For questions related to Tolerable Rate, contact IPRO at 045IPROallEmployees@va.gov.

Appendix K: Corrective Action Plan Effectiveness Reviews

  1. The Payment Integrity Information Act of 2019 (PIIA), Section 3353(a)(4) states annual compliance determinations made by the Inspector General include an evaluation of corrective actions (CA) and mitigation strategies and whether the planned actions are adequate and focused on the true causes of improper and unknown payments, including whether actions are reducing improper and unknown payments , effectively implemented, and prioritized within the Executive Agency.
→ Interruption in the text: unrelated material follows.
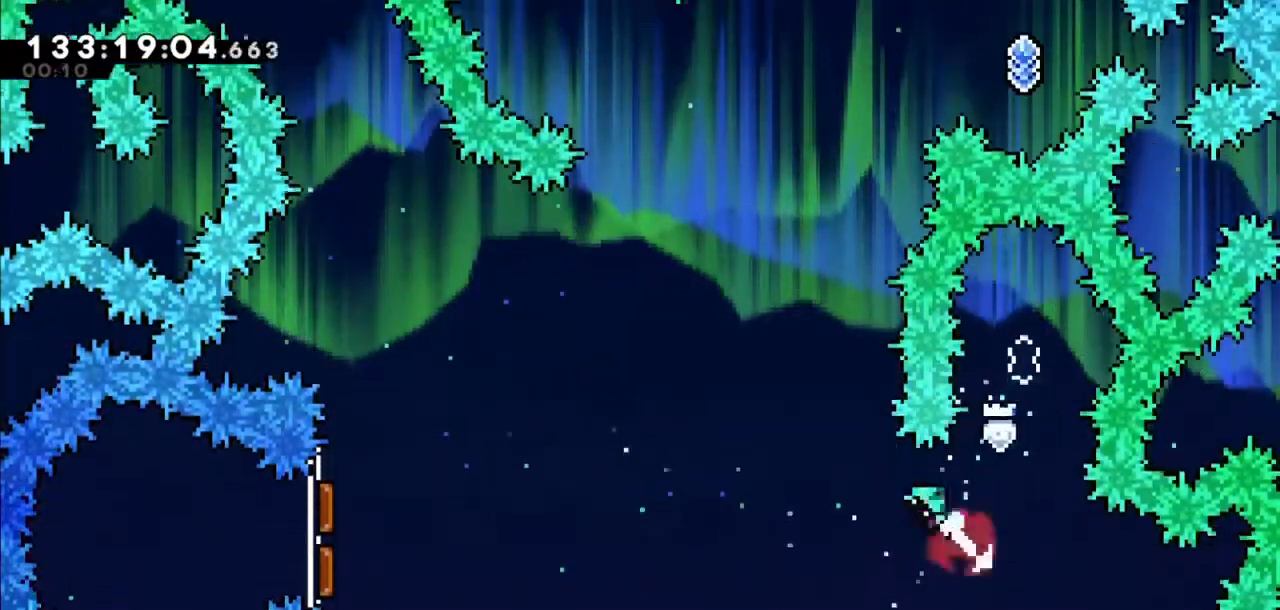
{"keys": ["up"], "events": [[100, "dash", "up"], [133, "left", "up"], [267, "right", "down"], [434, "right", "up"]]}
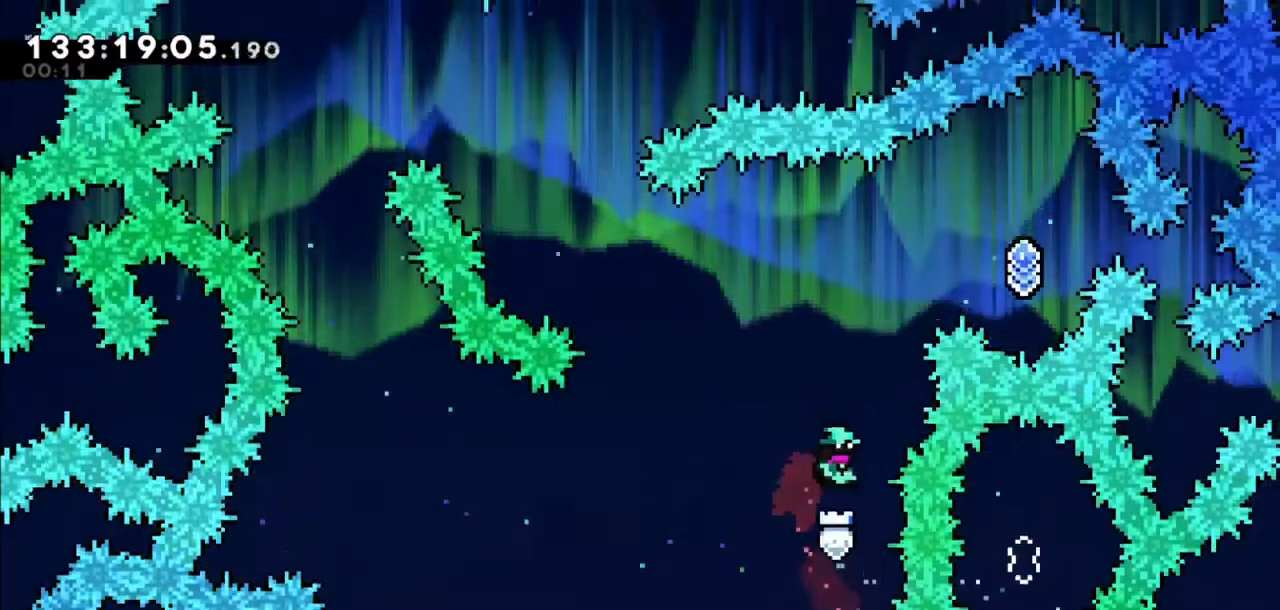
{"keys": [], "events": [[34, "dash", "down"], [167, "dash", "up"], [167, "right", "down"], [201, "up", "up"], [501, "right", "up"]]}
In addition, PIIA requires documentation that CA or mitigation strategy implementation efforts meet the severity of the root cause.
  2. PIIA testing results are critical to identifying and assessing root causes, or process or control weaknesses (i.e., causes of error), causing improper and unknown payments. The Department of Veterans Affairs’ (VA) programs update CAPs annually as payment integrity testing results are made available, and no less than quarterly throughout the fiscal year (FY), to ensure corrective actions or mitigation strategies are designed to mitigate risks of improper and unknown payments and to report on progress and results. The Office of Management and Budget (OMB), Circular A-123, Appendix C requires programs to measure the overall effectiveness of CAPs on an annual basis by monitoring and measuring the effectiveness and progress of each CA and mitigation strategy on a continuous basis. The results will inform whether the overall CAP is effective, whether the annual benchmark is met, and provide insight into which components of the CAP may need to be modified to improve effectiveness. The first CAP effectiveness review is performed two years after a program begins reporting improper and unknown payments to allow for identification of causes of errors and development of CAPs unless otherwise approved by Improper Payments Remediation and Oversight Office (IPRO). The CAP effectiveness determinations are then updated annually by either the Administration or Staff Office Chief Financial Officer (CFO) and Senior Accountable Official (SAO) or IPRO. Administration or Staff Office CFOs must notify IPRO no later than the end of the first quarter of the fiscal year whether they are performing or updating effectiveness reviews and are providing quarterly briefings and year end results/documentation to IPRO or if the program is relying on IPRO to perform the review.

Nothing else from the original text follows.